Another TV series shot in Atlanta is dead: this time, it’s ABC’s “The Wonder Years,” a well-regarded reboot of the 1980s/90s series.

The recent version, set in Alabama in the 1960s, featured Dulé Hill (”The West Wing”) with Don Cheadle as the narrator.

The first season premiered in 2021 and aired a full 22 episodes. But ABC reduced the second season order to 10 episodes, then bumped it into this past summer. The second season finale aired Aug. 16.

Fred Savage, who starred in the original series, was a director and executive producer on the new version but was fired last year following a misconduct investigation.

It’s been a brutal year for broadcast TV in Atlanta. CBS’s effort to re-do the film “True Lies” into TV series form didn’t work and lasted just one season. Fox retired its medical series “The Resident” after six years.
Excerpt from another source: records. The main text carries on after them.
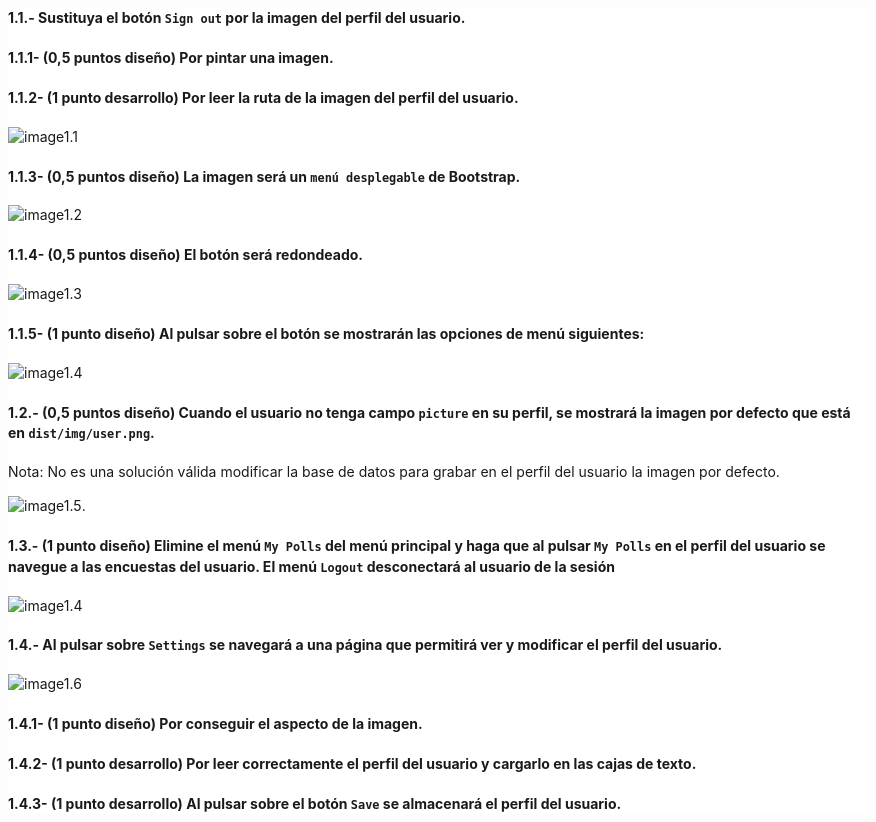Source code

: #### 1.1.- Sustituya el botón `Sign out` por la imagen del perfil del usuario.

#### 1.1.1- (0,5 puntos diseño) Por pintar una imagen.
#### 1.1.2- (1 punto desarrollo) Por leer la ruta de la imagen del perfil del usuario.

![image1.1](https://bitbucket.org/surtich/polls-enunciado-segunda/downloads/image1.1.png)

#### 1.1.3- (0,5 puntos diseño) La imagen será un `menú desplegable` de Bootstrap.

![image1.2](https://bitbucket.org/surtich/polls-enunciado-segunda/downloads/image1.2.png)

#### 1.1.4- (0,5 puntos diseño) El botón será redondeado.

![image1.3](https://bitbucket.org/surtich/polls-enunciado-segunda/downloads/image1.3.png)

#### 1.1.5- (1 punto diseño) Al pulsar sobre el botón se mostrarán las opciones de menú siguientes:

![image1.4](https://bitbucket.org/surtich/polls-enunciado-segunda/downloads/image1.4.png)

#### 1.2.- (0,5 puntos diseño) Cuando el usuario no tenga campo `picture` en su perfil, se mostrará la imagen por defecto que está en `dist/img/user.png`.

Nota: No es una solución válida modificar la base de datos para grabar en el perfil del usuario la imagen por defecto.

![image1.5](https://bitbucket.org/surtich/polls-enunciado-segunda/downloads/image1.5.png).

#### 1.3.- (1 punto diseño) Elimine el menú `My Polls` del menú principal y haga que al pulsar `My Polls` en el perfil del usuario se navegue a las encuestas del usuario. El menú `Logout` desconectará al usuario de la sesión

![image1.4](https://bitbucket.org/surtich/polls-enunciado-segunda/downloads/image1.4.png)

#### 1.4.- Al pulsar sobre `Settings` se navegará a una página que permitirá ver y modificar el perfil del usuario.

![image1.6](https://bitbucket.org/surtich/polls-enunciado-segunda/downloads/image1.6.png)

#### 1.4.1- (1 punto diseño) Por conseguir el aspecto de la imagen.

#### 1.4.2- (1 punto desarrollo) Por leer correctamente el perfil del usuario y cargarlo en las cajas de texto.

#### 1.4.3- (1 punto desarrollo) Al pulsar sobre el botón `Save` se almacenará el perfil del usuario.
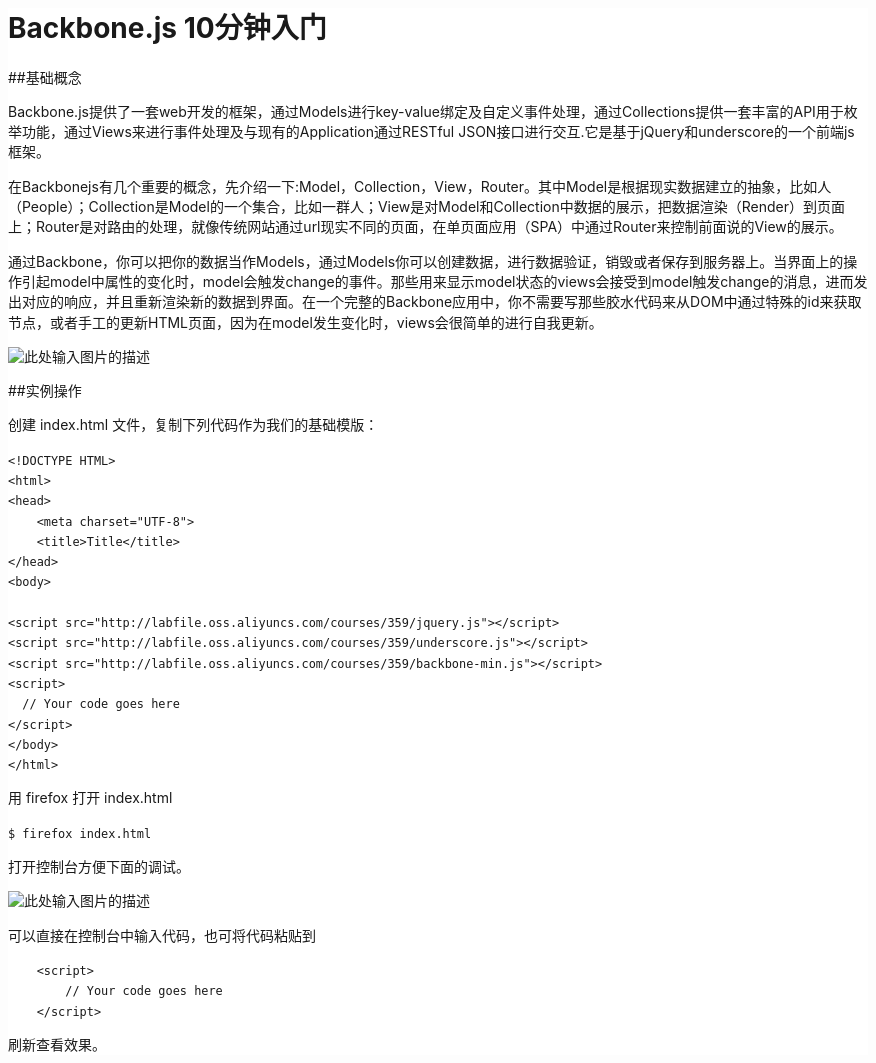 # Backbone.js 10分钟入门


##基础概念

Backbone.js提供了一套web开发的框架，通过Models进行key-value绑定及自定义事件处理，通过Collections提供一套丰富的API用于枚举功能，通过Views来进行事件处理及与现有的Application通过RESTful JSON接口进行交互.它是基于jQuery和underscore的一个前端js框架。


在Backbonejs有几个重要的概念，先介绍一下:Model，Collection，View，Router。其中Model是根据现实数据建立的抽象，比如人（People）；Collection是Model的一个集合，比如一群人；View是对Model和Collection中数据的展示，把数据渲染（Render）到页面上；Router是对路由的处理，就像传统网站通过url现实不同的页面，在单页面应用（SPA）中通过Router来控制前面说的View的展示。

通过Backbone，你可以把你的数据当作Models，通过Models你可以创建数据，进行数据验证，销毁或者保存到服务器上。当界面上的操作引起model中属性的变化时，model会触发change的事件。那些用来显示model状态的views会接受到model触发change的消息，进而发出对应的响应，并且重新渲染新的数据到界面。在一个完整的Backbone应用中，你不需要写那些胶水代码来从DOM中通过特殊的id来获取节点，或者手工的更新HTML页面，因为在model发生变化时，views会很简单的进行自我更新。

![此处输入图片的描述](https://dn-anything-about-doc.qbox.me/document-uid8834labid1133timestamp1436941904328.png)

##实例操作

创建 index.html 文件，复制下列代码作为我们的基础模版：

    
    <!DOCTYPE HTML>
    <html>
    <head>
        <meta charset="UTF-8">
        <title>Title</title>
    </head>
    <body>

    <script src="http://labfile.oss.aliyuncs.com/courses/359/jquery.js"></script>
    <script src="http://labfile.oss.aliyuncs.com/courses/359/underscore.js"></script>
    <script src="http://labfile.oss.aliyuncs.com/courses/359/backbone-min.js"></script>
    <script>
      // Your code goes here
    </script>
    </body>
    </html>
    
用 firefox 打开 index.html

    $ firefox index.html
    
打开控制台方便下面的调试。

![此处输入图片的描述](https://dn-anything-about-doc.qbox.me/document-uid8834labid1133timestamp1436855083066.png?watermark/1/image/aHR0cDovL3N5bC1zdGF0aWMucWluaXVkbi5jb20vaW1nL3dhdGVybWFyay5wbmc=/dissolve/60/gravity/SouthEast/dx/0/dy/10)

可以直接在控制台中输入代码，也可将代码粘贴到

        <script>
            // Your code goes here
        </script>
        
刷新查看效果。

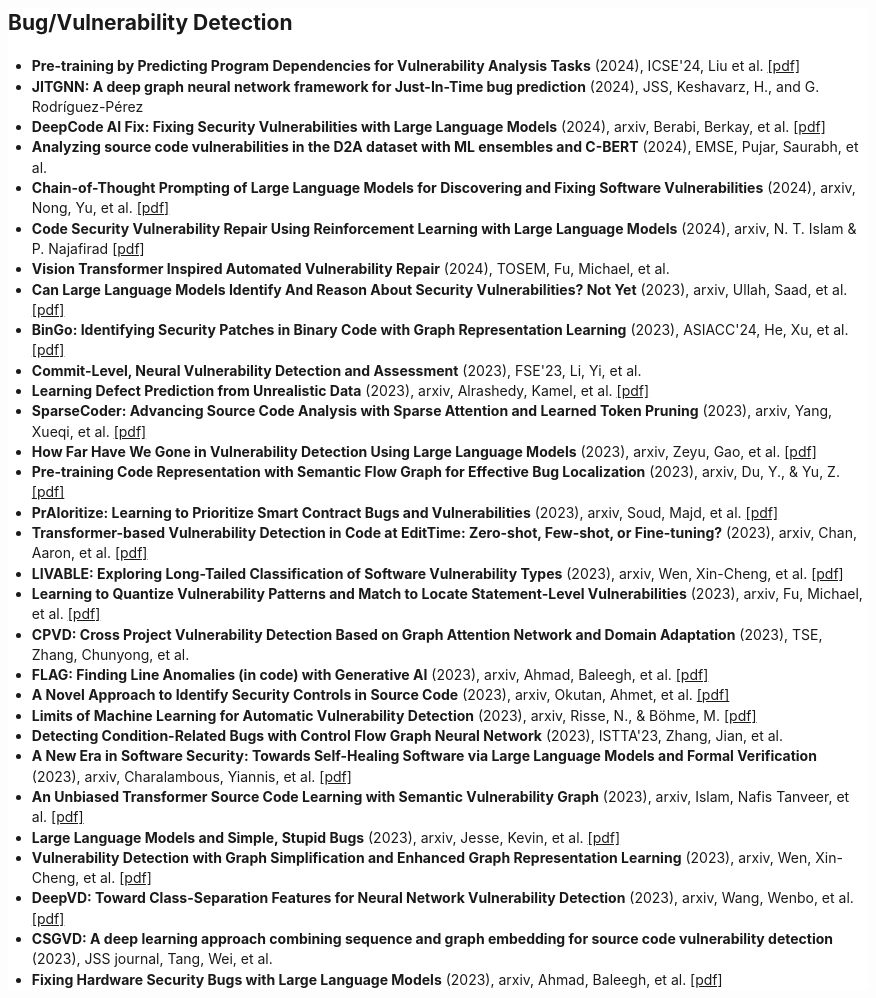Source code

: ## Bug/Vulnerability Detection

- **Pre-training by Predicting Program Dependencies for Vulnerability Analysis Tasks** (2024), ICSE'24, Liu et al. [[pdf]](https://arxiv.org/pdf/2402.00657.pdf)
- **JITGNN: A deep graph neural network framework for Just-In-Time bug prediction** (2024), JSS, Keshavarz, H., and G. Rodríguez-Pérez
- **DeepCode AI Fix: Fixing Security Vulnerabilities with Large Language Models** (2024), arxiv, Berabi, Berkay, et al. [[pdf]](https://arxiv.org/pdf/2402.13291)
- **Analyzing source code vulnerabilities in the D2A dataset with ML ensembles and C-BERT** (2024), EMSE, Pujar, Saurabh, et al. 
- **Chain-of-Thought Prompting of Large Language Models for Discovering and Fixing Software Vulnerabilities** (2024), arxiv, Nong, Yu, et al. [[pdf]](https://arxiv.org/pdf/2402.17230)
- **Code Security Vulnerability Repair Using Reinforcement Learning with Large Language Models** (2024), arxiv, N. T. Islam & P. Najafirad [[pdf]](https://arxiv.org/pdf/2401.07031.pdf)
- **Vision Transformer Inspired Automated Vulnerability Repair** (2024), TOSEM, Fu, Michael, et al.
- **Can Large Language Models Identify And Reason About Security Vulnerabilities? Not Yet** (2023), arxiv, Ullah, Saad, et al. [[pdf]](https://arxiv.org/pdf/2312.12575)
- **BinGo: Identifying Security Patches in Binary Code with Graph Representation Learning** (2023), ASIACC'24, He, Xu, et al. [[pdf]](https://arxiv.org/pdf/2312.07921)
- **Commit-Level, Neural Vulnerability Detection and Assessment** (2023), FSE'23, Li, Yi, et al. 
- **Learning Defect Prediction from Unrealistic Data** (2023), arxiv, Alrashedy, Kamel, et al. [[pdf]](https://arxiv.org/html/2311.00931v2)
- **SparseCoder: Advancing Source Code Analysis with Sparse Attention and Learned Token Pruning** (2023), arxiv, Yang, Xueqi, et al. [[pdf]](https://arxiv.org/pdf/2310.07109)
- **How Far Have We Gone in Vulnerability Detection Using Large Language Models** (2023), arxiv, Zeyu, Gao, et al. [[pdf]](https://arxiv.org/pdf/2311.12420.pdf)
- **Pre-training Code Representation with Semantic Flow Graph for Effective Bug Localization** (2023), arxiv, Du, Y., & Yu, Z. [[pdf]](https://arxiv.org/pdf/2308.12773)
- **PrAIoritize: Learning to Prioritize Smart Contract Bugs and Vulnerabilities** (2023), arxiv, Soud, Majd, et al. [[pdf]](https://arxiv.org/pdf/2308.11082)
- **Transformer-based Vulnerability Detection in Code at EditTime: Zero-shot, Few-shot, or Fine-tuning?** (2023), arxiv, Chan, Aaron, et al. [[pdf]](https://arxiv.org/pdf/2306.01754)
- **LIVABLE: Exploring Long-Tailed Classification of Software Vulnerability Types** (2023), arxiv, Wen, Xin-Cheng, et al. [[pdf]](https://arxiv.org/pdf/2306.06935)
- **Learning to Quantize Vulnerability Patterns and Match to Locate Statement-Level Vulnerabilities** (2023), arxiv, Fu, Michael, et al. [[pdf]](https://arxiv.org/pdf/2306.06109)
- **CPVD: Cross Project Vulnerability Detection Based on Graph Attention Network and Domain Adaptation** (2023), TSE, Zhang, Chunyong, et al. 
- **FLAG: Finding Line Anomalies (in code) with Generative AI** (2023), arxiv, Ahmad, Baleegh, et al. [[pdf]](https://arxiv.org/pdf/2306.12643)
- **A Novel Approach to Identify Security Controls in Source Code** (2023), arxiv, Okutan, Ahmet, et al. [[pdf]](https://arxiv.org/pdf/2307.05605)
- **Limits of Machine Learning for Automatic Vulnerability Detection** (2023), arxiv, Risse, N., & Böhme, M. [[pdf]](https://arxiv.org/pdf/2306.17193)
- **Detecting Condition-Related Bugs with Control Flow Graph Neural Network** (2023), ISTTA'23, Zhang, Jian, et al.
- **A New Era in Software Security: Towards Self-Healing Software via Large Language Models and Formal Verification** (2023), arxiv, Charalambous, Yiannis, et al. [[pdf]](https://arxiv.org/pdf/2305.14752)
- **An Unbiased Transformer Source Code Learning with Semantic Vulnerability Graph** (2023), arxiv, Islam, Nafis Tanveer, et al. [[pdf]](https://arxiv.org/pdf/2304.11072)
- **Large Language Models and Simple, Stupid Bugs** (2023), arxiv, Jesse, Kevin, et al. [[pdf]](https://arxiv.org/pdf/2303.11455)
- **Vulnerability Detection with Graph Simplification and Enhanced Graph Representation Learning** (2023), arxiv, Wen, Xin-Cheng, et al. [[pdf]](https://arxiv.org/pdf/2302.04675)
- **DeepVD: Toward Class-Separation Features for Neural Network Vulnerability Detection** (2023), arxiv, Wang, Wenbo, et al. [[pdf]](https://aashishyadavally.github.io/files/C4.pdf)
- **CSGVD: A deep learning approach combining sequence and graph embedding for source code vulnerability detection** (2023), JSS journal, Tang, Wei, et al.
- **Fixing Hardware Security Bugs with Large Language Models** (2023), arxiv, Ahmad, Baleegh, et al. [[pdf]](https://arxiv.org/pdf/2302.01215)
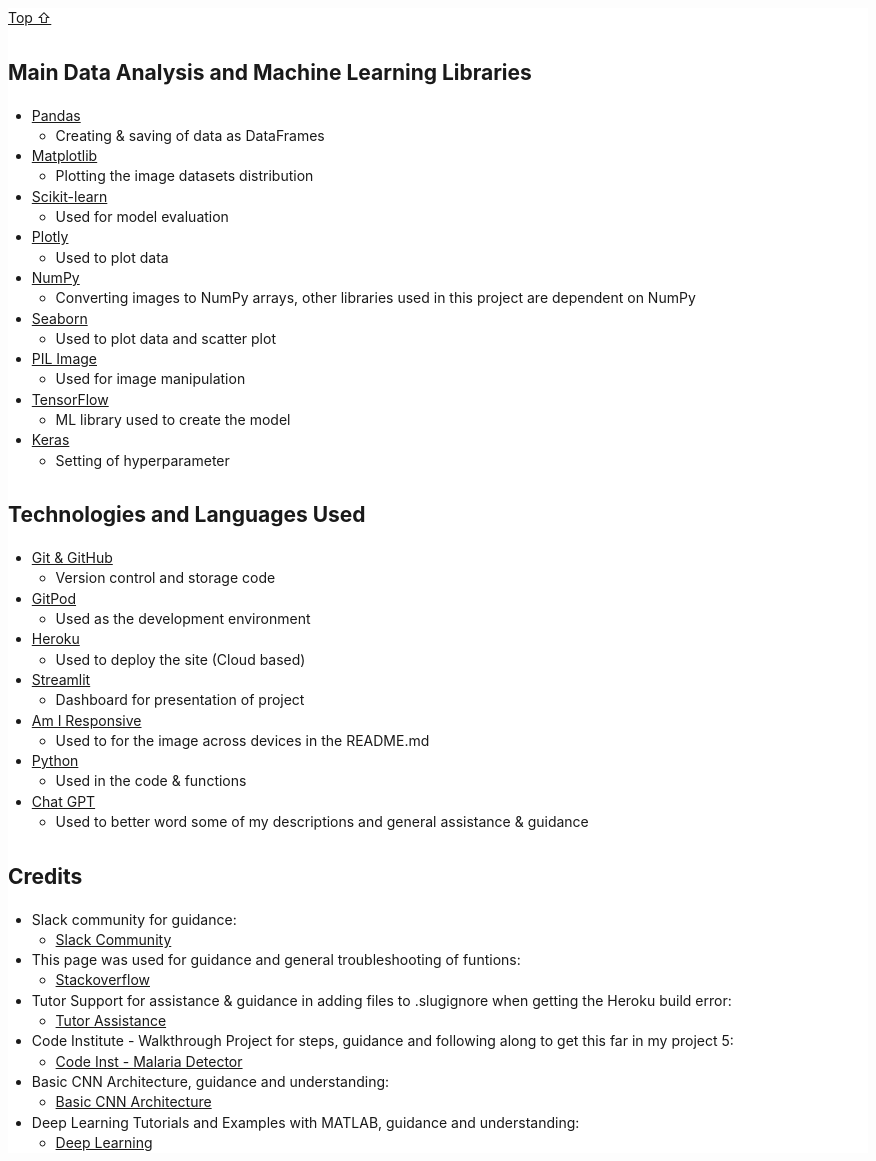 [Top ⇧](#table-of-contents)

## Main Data Analysis and Machine Learning Libraries

- [Pandas](https://pandas.pydata.org/)
    - Creating & saving of data as DataFrames
- [Matplotlib](https://matplotlib.org/) 
    - Plotting the image datasets distribution
- [Scikit-learn](https://scikit-learn.org/) 
    - Used for model evaluation
- [Plotly](https://plotly.com/python/) 
    - Used to plot data
- [NumPy](https://numpy.org/) 
    - Converting images to NumPy arrays, other libraries used in this project are dependent on NumPy
- [Seaborn](https://seaborn.pydata.org/) 
    - Used to plot data and scatter plot
- [PIL Image](https://pillow.readthedocs.io/en/stable/reference/Image.html) 
    - Used for image manipulation
- [TensorFlow](https://www.tensorflow.org/versions/r2.6/api_docs/python/tf) 
    - ML library used to create the model
- [Keras](https://keras.io/) 
    - Setting of hyperparameter 

## Technologies and Languages Used
- [Git & GitHub](https://github.com/)
    - Version control and storage code
- [GitPod](https://www.gitpod.io/) 
    - Used as the development environment
- [Heroku](https://www.heroku.com/) 
    - Used to deploy the site (Cloud based)
- [Streamlit](https://streamlit.io/) 
    - Dashboard for presentation of project
- [Am I Responsive](https://ui.dev/amiresponsive) 
    - Used to for the image across devices in the README.md
- [Python](https://en.wikipedia.org/wiki/Python_(programming_language)) 
    - Used in the code & functions
- [Chat GPT](https://chatgpt.com/) 
    - Used to better word some of my descriptions and general assistance & guidance

## Credits

- Slack community for guidance:
  - [Slack Community](https://app.slack.com/client/T0L30B202/C027C3PLS1W)
- This page was used for guidance and general troubleshooting of funtions:
  - [Stackoverflow](https://stackoverflow.com)
- Tutor Support for assistance & guidance in adding files to .slugignore when getting the Heroku build error:
  - [Tutor Assistance](https://learn.codeinstitute.net/ci_support/diplomainfullstacksoftwarecommoncurriculum/tutor)
- Code Institute - Walkthrough Project for steps, guidance and following along to get this far in my project 5:
  - [Code Inst - Malaria Detector](https://shorturl.at/xFj5G)
- Basic CNN Architecture, guidance and understanding:
  - [Basic CNN Architecture](https://www.upgrad.com/blog/basic-cnn-architecture/)
- Deep Learning Tutorials and Examples with MATLAB, guidance and understanding:
  - [Deep Learning](https://shorturl.at/u3ay8)
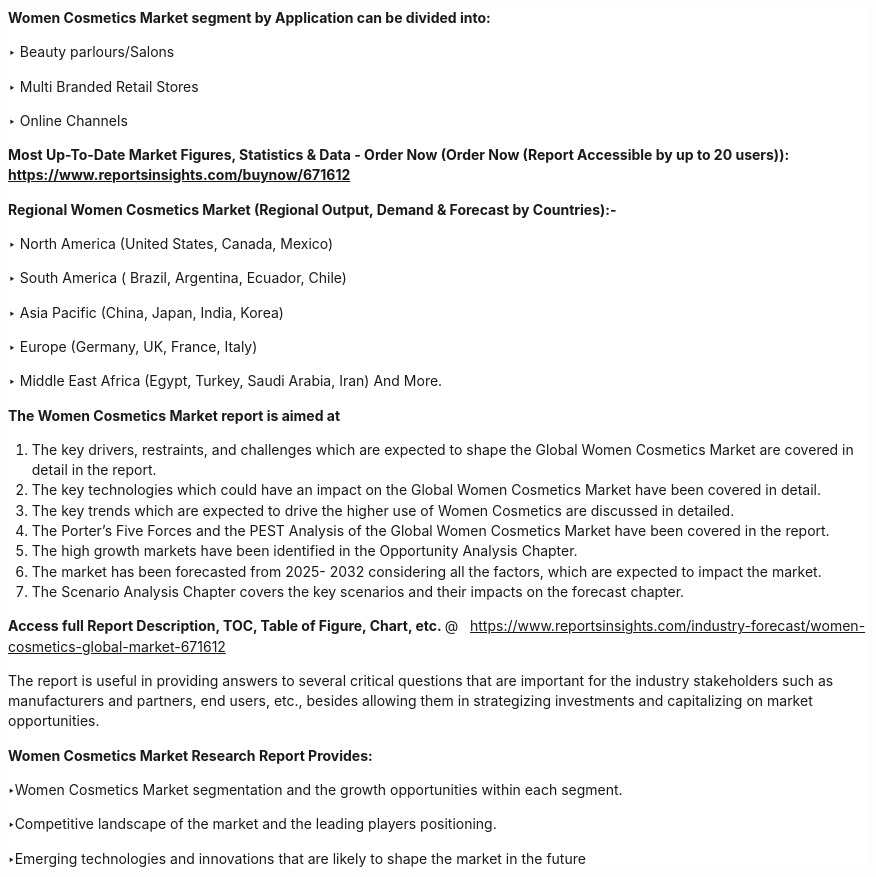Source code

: <strong>Women Cosmetics Market segment by Application can be divided into:</strong>

‣ Beauty parlours/Salons

‣ Multi Branded Retail Stores

‣ Online Channels

<strong>Most Up-To-Date Market Figures, Statistics & Data - Order Now (Order Now (Report Accessible by up to 20 users)): <a href=https://www.reportsinsights.com/buynow/671612>https://www.reportsinsights.com/buynow/671612</a></strong>

<strong>Regional Women Cosmetics Market (Regional Output, Demand &amp; Forecast by Countries):-</strong>

‣ North America (United States, Canada, Mexico)

‣ South America ( Brazil, Argentina, Ecuador, Chile)

‣ Asia Pacific (China, Japan, India, Korea)

‣ Europe (Germany, UK, France, Italy)

‣ Middle East Africa (Egypt, Turkey, Saudi Arabia, Iran) And More.

<strong>The Women Cosmetics Market report is aimed at</strong>
<ol>
  <li>The key drivers, restraints, and challenges which are expected to shape the Global Women Cosmetics Market are covered in detail in the report.</li>
  <li>The key technologies which could have an impact on the Global Women Cosmetics Market have been covered in detail.</li>
  <li>The key trends which are expected to drive the higher use of Women Cosmetics are discussed in detailed.</li>
  <li>The Porter’s Five Forces and the PEST Analysis of the Global Women Cosmetics Market have been covered in the report.</li>
  <li>The high growth markets have been identified in the Opportunity Analysis Chapter.</li>
  <li>The market has been forecasted from 2025- 2032 considering all the factors, which are expected to impact the market.</li>
  <li>The Scenario Analysis Chapter covers the key scenarios and their impacts on the forecast chapter.</li>
</ol>
<strong>Access full Report Description, TOC, Table of Figure, Chart, etc. </strong>@   <a href=https://www.reportsinsights.com/industry-forecast/women-cosmetics-global-market-671612>https://www.reportsinsights.com/industry-forecast/women-cosmetics-global-market-671612</a>

The report is useful in providing answers to several critical questions that are important for the industry stakeholders such as manufacturers and partners, end users, etc., besides allowing them in strategizing investments and capitalizing on market opportunities.

<strong>Women Cosmetics Market Research Report Provides:</strong>

<strong>‣</strong>Women Cosmetics Market segmentation and the growth opportunities within each segment.

<strong>‣</strong>Competitive landscape of the market and the leading players positioning.

<strong>‣</strong>Emerging technologies and innovations that are likely to shape the market in the future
The CW, under new ownership, has largely bailed on domestic scripted series and killed off three series shot in metro Atlanta: “Naomi,” “DC’s Stargirl” and “Gotham Knights.”

The only remaining scripted shows on broadcast television shot in Atlanta are ABC’s popular cop drama ‘Will Trent” and NBC’s upcoming new thriller “Found,” which finished shooting before the writers’ strike began.